Atlas Obscura explains the history behind the, arguably nonsensical, grammar rule about not ending a sentence with a preposition which, "all goes back to 17th-century England and a fusspot named John Dryden":
There are thousands of individual rules for proper grammatical use of any given language; mostly, these are created, and then taught, in order to maximize understanding and minimize confusion. But the English language prohibition against "preposition stranding"--ending a sentence with a preposition like with, at, or of--is not like this. It is a fantastically stupid rule that when followed often has the effect of mangling a sentence. And yet for hundreds of years, schoolchildren have been taught to create disastrously awkward sentences like "With whom did you go?"

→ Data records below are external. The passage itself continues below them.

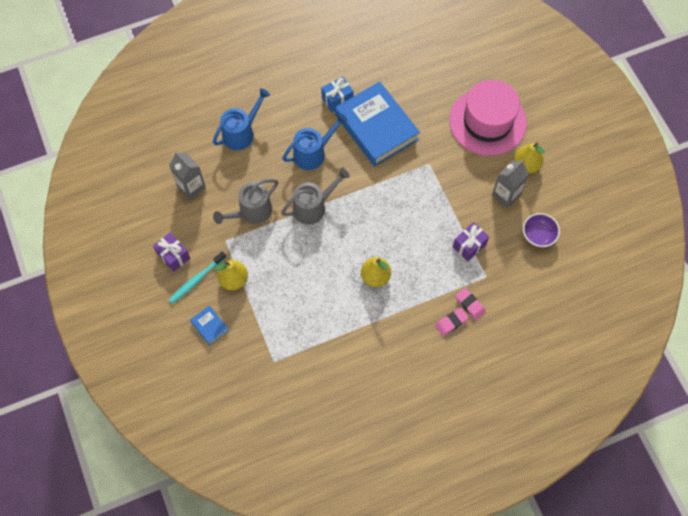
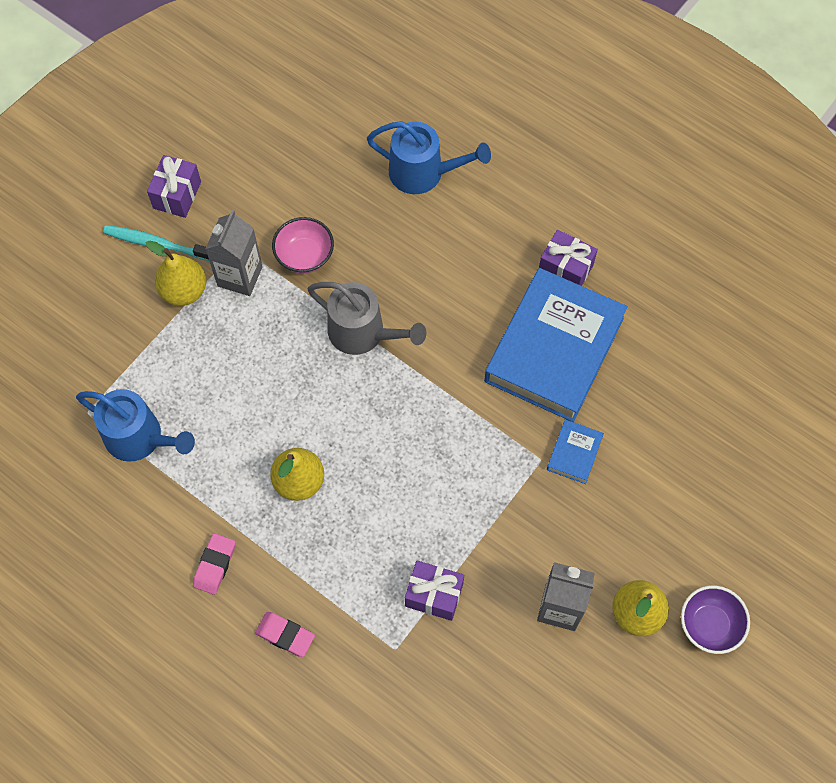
camera: 60 degrees right, 0 degrees up
grey carton [169,152,206,200] -> grey carton moved to [205,210,263,296]
blue book [190,305,229,345] -> blue book moved to [547,419,604,484]
grey watering can [213,179,278,224] -> pink bowl [272,217,334,273]
blue watering can [282,113,348,170] -> blue watering can moved to [76,389,195,462]
blue gift [321,77,354,113] -> purple gift [539,230,598,286]
pink hat [449,80,527,156] -> none
pink eraser [455,288,486,320] -> pink eraser moved to [193,533,235,595]
purple bowl [523,213,560,247] -> purple bowl moved to [681,585,750,654]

...Born in 1631, John Dryden was the most important figure throughout the entire Restoration period of the late 17th century... Dryden twice stated an opposition to preposition stranding. In an afterword for one of his own plays, he criticized Ben Jonson for doing this, saying: "The preposition in the end of the sentence; a common fault with him, and which I have but lately observed in my own writing." Later, in a letter to a young writer who had asked for advice, he wrote: "In the correctness of the English I remember I hinted somewhat of concludding [sic] your sentences with prepositions or conjunctions sometimes, which is not elegant, as in your first sentence."
Dryden does not state why he finds this to be "not elegant." And yet somehow this completely unexplained, tiny criticism, buried in his mountain of works, lodged itself in the grammarian mind, and continued to be taught for hundreds of years later. This casual little comment would arguably be Dryden's most enduring creation.